ANALYSIS OF THE ISSUES

¶ 10. Johnson argues the circuit judge erred: (1) by not granting his motion for a continuance or later request for a new trial due to the failure to disclose Lt. Godbold’s supplemental report during discovery; (2) by not granting a directed verdict or imposing a lesser sentence for Count I because the indictment charged him with “business burglary,” not “dwelling burglary”; and (3) by not ordering a new trial on Count II because he was never charged with possessing a “firearm,” and the jury was not properly instructed on this element of the offense.

¶ 11. Because the discovery violation did not prejudice Johnson’s insanity defense and the evidence of his guilt was overwhelming, we find the circuit judge did not abuse his discretion by denying Johnson’s motion for a continuance. And we find no errors in either count of the indictment. The charging document clearly notified Johnson he was accused of burglary of a dwelling and possession of a firearm by a convicted felon — despite not tracking the exact language of either statute.

¶ 12. Though we find the jury instruction on the weapon-possession count erroneously omitted the element “possession of a firearm,” Johnson’s possession of the rifle was undisputed at trial and proven by his own admission. Because we find beyond a reasonable doubt the jury would have found Johnson guilty on Count II absent the erroneous instruction, we find the jury-instruction error to be harmless.

I. Discovery Violation

¶ 13. Rule 9.04(1) of the Uniform Rules of Circuit and County Court governs the procedure a trial court must follow when considering discovery violations. “A violation of Rule 9.04 is considered harmless error unless it affirmatively appears from the entire record that the violation caused a miscarriage of justice.” Payton v.
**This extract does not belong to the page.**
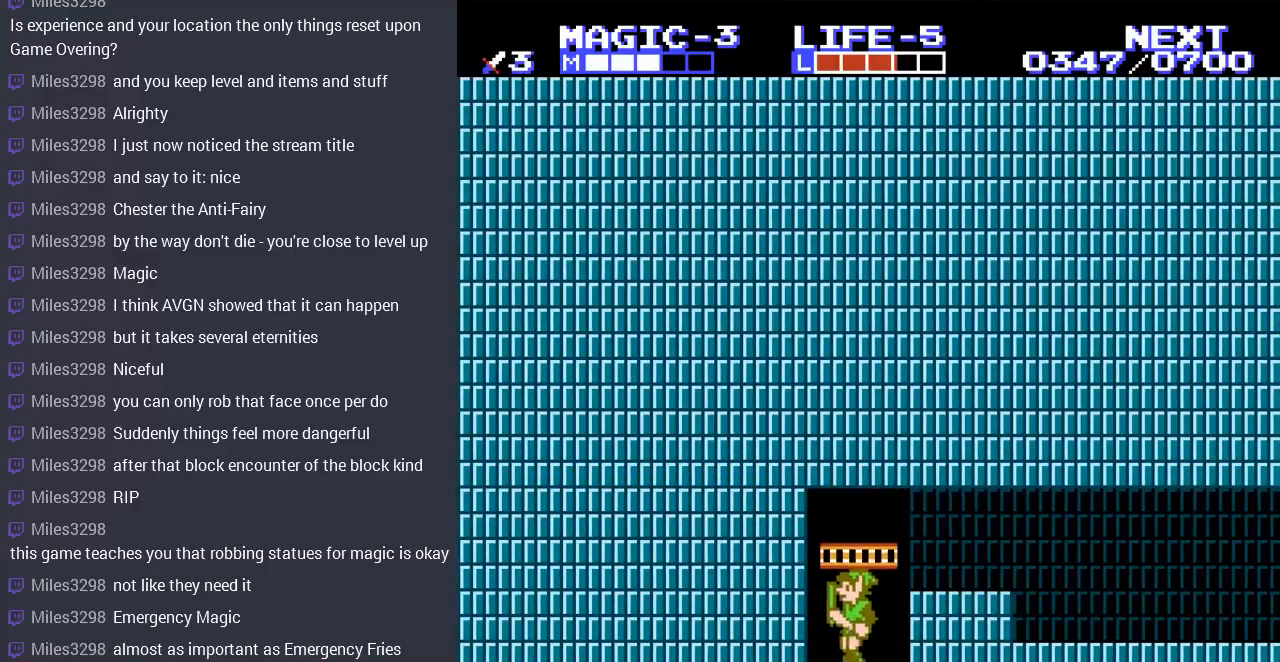
{"buttons": ["DPAD_DOWN"], "events": []}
State, 897 So.2d 921, 942 (¶ 67) (Miss.2003) (citations omitted) (finding no abuse of discretion in denying continuance based on URCCC 9.04(1)). “The decision to grant or deny a motion for a continuance is within the sound discretion of the trial court and will not be grounds for reversal unless shown to have resulted in manifest injustice.” Id

¶ 14. Rule 9.04(I)’s directives to the trial court are dependent on when the court learns of the discovery violation. If “at any time prior to trial,” the court learns of the discovery violation, it has the discretion to permit the discovery of the withheld material, grant a continuance, or enter any other appropriate order. URCCC 9.04(1). But “[i]f during the course of trial,” the State attempts to introduce evidence not timely disclosed over the defendant’s objection, the trial court must:

1. Grant the defense a reasonable opportunity to interview the newly discovered witness, to examine the newly produced documents, photographs, or' other evidence; and
2. If, after such opportunity, the defense claims unfair surprise or undue prejudice and seeks a continuance or a mistrial, the court shall, in the interest *1213of justice and absent unusual circumstances, exclude the evidence or grant a continuance for a period of time reasonably necessary for the defense to meet the non-disclosed evidence or grant a mistrial.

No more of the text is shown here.